J. Edgar Hoover, normally keen on investigating dissidents,
had assigned only a “very low priority” to getting information on Ellsberg, Nixon’s
domestic policy adviser John Ehrlichman recalled later. Frustrated, Nixon appointed
Egil “Bud” Krogh, Jr. and Kissinger aide David Young, Jr. to head a special
investigations unit (nicknamed “the plumbers,” referring to their aim of
stopping the leaks) to obtain evidence to discredit Ellsberg. In turn, Krogh and
Young hired Liddy and Hunt, who proposed a covert option: to raid psychoanalyst Lewis
Fielding’s office in Los Angeles. Ehrlichman wrote back, approving the
operation, in writing, on one condition: that it not be “traceable.”
With disguises provided by the CIA, Hunt and Liddy
broke into Fielding’s office and crowbarred open the four-drawer filing cabinet.
Before leaving, they trashed they office to give the impression of a drug theft.
Hunt and Liddy found nothing with which to smear
Ellsberg, but they did find in his file a paper he had written for the American
Political Science Association called “Quagmire Myth and the Stalemate Machine,”
in which he alluded to classified information he had seen, implicitly
confirming his access to the Pentagon Papers.
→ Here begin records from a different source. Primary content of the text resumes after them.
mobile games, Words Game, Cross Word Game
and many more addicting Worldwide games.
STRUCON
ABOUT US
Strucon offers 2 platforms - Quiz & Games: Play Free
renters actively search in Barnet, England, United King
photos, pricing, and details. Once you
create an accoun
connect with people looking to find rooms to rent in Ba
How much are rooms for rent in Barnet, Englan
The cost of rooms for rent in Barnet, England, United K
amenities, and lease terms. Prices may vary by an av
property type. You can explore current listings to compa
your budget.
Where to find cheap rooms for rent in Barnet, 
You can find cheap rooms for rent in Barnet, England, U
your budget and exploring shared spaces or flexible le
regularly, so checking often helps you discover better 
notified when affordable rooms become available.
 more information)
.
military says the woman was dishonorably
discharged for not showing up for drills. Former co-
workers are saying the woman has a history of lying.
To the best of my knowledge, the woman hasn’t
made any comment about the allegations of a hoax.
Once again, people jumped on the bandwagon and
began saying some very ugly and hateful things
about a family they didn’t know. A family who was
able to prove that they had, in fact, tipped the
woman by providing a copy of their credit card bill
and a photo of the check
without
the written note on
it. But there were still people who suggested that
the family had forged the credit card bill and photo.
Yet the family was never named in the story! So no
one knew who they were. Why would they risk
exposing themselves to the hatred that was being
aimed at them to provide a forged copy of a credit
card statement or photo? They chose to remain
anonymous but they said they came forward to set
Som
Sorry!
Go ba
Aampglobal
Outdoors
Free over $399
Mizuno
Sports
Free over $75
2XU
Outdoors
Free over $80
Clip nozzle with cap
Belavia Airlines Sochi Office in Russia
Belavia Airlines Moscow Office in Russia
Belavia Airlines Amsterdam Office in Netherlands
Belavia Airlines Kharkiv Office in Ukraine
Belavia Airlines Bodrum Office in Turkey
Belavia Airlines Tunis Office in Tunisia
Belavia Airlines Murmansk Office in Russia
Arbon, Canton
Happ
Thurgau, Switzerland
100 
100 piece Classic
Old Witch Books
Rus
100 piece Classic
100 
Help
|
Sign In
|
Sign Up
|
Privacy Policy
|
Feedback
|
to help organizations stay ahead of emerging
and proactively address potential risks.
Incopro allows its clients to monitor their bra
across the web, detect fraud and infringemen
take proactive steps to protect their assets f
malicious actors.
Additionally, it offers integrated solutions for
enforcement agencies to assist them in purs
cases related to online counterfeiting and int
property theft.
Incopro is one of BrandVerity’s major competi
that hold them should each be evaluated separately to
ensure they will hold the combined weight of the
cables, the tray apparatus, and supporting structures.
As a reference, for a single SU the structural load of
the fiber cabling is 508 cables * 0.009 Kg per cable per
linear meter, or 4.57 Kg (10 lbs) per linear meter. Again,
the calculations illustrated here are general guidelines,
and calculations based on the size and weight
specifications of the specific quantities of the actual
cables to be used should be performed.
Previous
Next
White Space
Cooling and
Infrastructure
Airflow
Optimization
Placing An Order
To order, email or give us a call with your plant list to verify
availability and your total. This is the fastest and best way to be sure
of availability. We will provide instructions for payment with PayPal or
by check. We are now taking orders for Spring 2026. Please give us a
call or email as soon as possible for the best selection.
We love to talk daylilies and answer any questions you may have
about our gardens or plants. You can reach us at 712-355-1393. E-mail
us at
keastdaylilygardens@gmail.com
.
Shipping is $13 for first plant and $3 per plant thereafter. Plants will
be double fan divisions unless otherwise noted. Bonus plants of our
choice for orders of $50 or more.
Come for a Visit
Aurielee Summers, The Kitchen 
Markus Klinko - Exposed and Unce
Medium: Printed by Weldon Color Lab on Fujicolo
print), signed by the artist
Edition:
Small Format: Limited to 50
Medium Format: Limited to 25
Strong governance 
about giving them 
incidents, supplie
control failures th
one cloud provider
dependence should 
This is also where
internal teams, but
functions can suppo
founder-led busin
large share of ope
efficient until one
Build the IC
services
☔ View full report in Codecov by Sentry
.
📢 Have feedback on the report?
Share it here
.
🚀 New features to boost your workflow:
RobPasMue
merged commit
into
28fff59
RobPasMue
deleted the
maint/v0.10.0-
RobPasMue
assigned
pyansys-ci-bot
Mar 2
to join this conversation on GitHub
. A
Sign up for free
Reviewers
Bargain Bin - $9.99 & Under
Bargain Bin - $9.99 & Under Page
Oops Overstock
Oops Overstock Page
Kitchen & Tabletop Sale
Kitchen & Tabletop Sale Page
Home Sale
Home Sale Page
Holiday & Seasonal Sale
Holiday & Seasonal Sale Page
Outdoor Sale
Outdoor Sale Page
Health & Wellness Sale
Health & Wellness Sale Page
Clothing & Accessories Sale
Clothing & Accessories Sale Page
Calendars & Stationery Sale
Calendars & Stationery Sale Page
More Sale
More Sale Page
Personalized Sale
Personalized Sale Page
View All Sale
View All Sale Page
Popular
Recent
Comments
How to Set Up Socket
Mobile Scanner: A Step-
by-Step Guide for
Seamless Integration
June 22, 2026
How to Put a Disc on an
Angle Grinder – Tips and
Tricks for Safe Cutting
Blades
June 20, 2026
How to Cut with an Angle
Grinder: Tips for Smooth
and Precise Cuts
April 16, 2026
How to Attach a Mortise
The trial of Ellsberg and Russo on 12 felony counts did
not begin until January 1973. But hearings and trials connected with Watergate
began that same month, and the revelations from these would affect the fate of
Ellsberg, who faced 115 possible years in prison:
*Ehrlichman met twice with the judge presiding over
the Ellsberg trial, William Matthew Byrne, and, despite being told that the judge could not consider anything
while in charge of the case, offered him the post of FBI Director.
*Byrne learned, via the Watergate trials, that Hunt
and Liddy had burglarized Fielding’s office.
*It was revealed in court that the FBI had
wiretapped and taped conversations between Ellsberg and Kissinger aide Morton
Halperin, who had supervised the Pentagon Papers.
By May 1973, Byrne had had enough. “The totality of
the circumstances of this case which I have only briefly sketched offend a
sense of justice," Byrne told the court. "The bizarre events have
incurably infected the prosecution of this case." Upon his dismissal of the case because of
government misconduct, the court erupted in applause.
In July 1974, Ehrlichman, Liddy, Bernard Barker, and Eugenio Martinez were convicted of conspiring to violate the civil rights of Fielding.
In July 1974, Ehrlichman, Liddy, Bernard Barker, and Eugenio Martinez were convicted of conspiring to violate the civil rights of Fielding.
The term “Watergate” came to mean an entire web of
political scandals and misdeeds—not just the burglary at the hotel that brought
it into the open, but also domestic surveillance, campaign-finance fraud, dirty
tricks against Democratic opponents, and even Nixon’s income taxes. But the
Ellsberg operation had at its heart the same principal operatives who were
involved in the June 1972 attempt by the Committee to Re-Elect the President (with the appropriate acronym CREEP) to infiltrate Democratic headquarters.
If
Nixon had only shut down the Plumbers immediately after the Ellsberg break-in,
he might never have had to endure impeachment proceedings and the resignation
under pressure that resulted from this.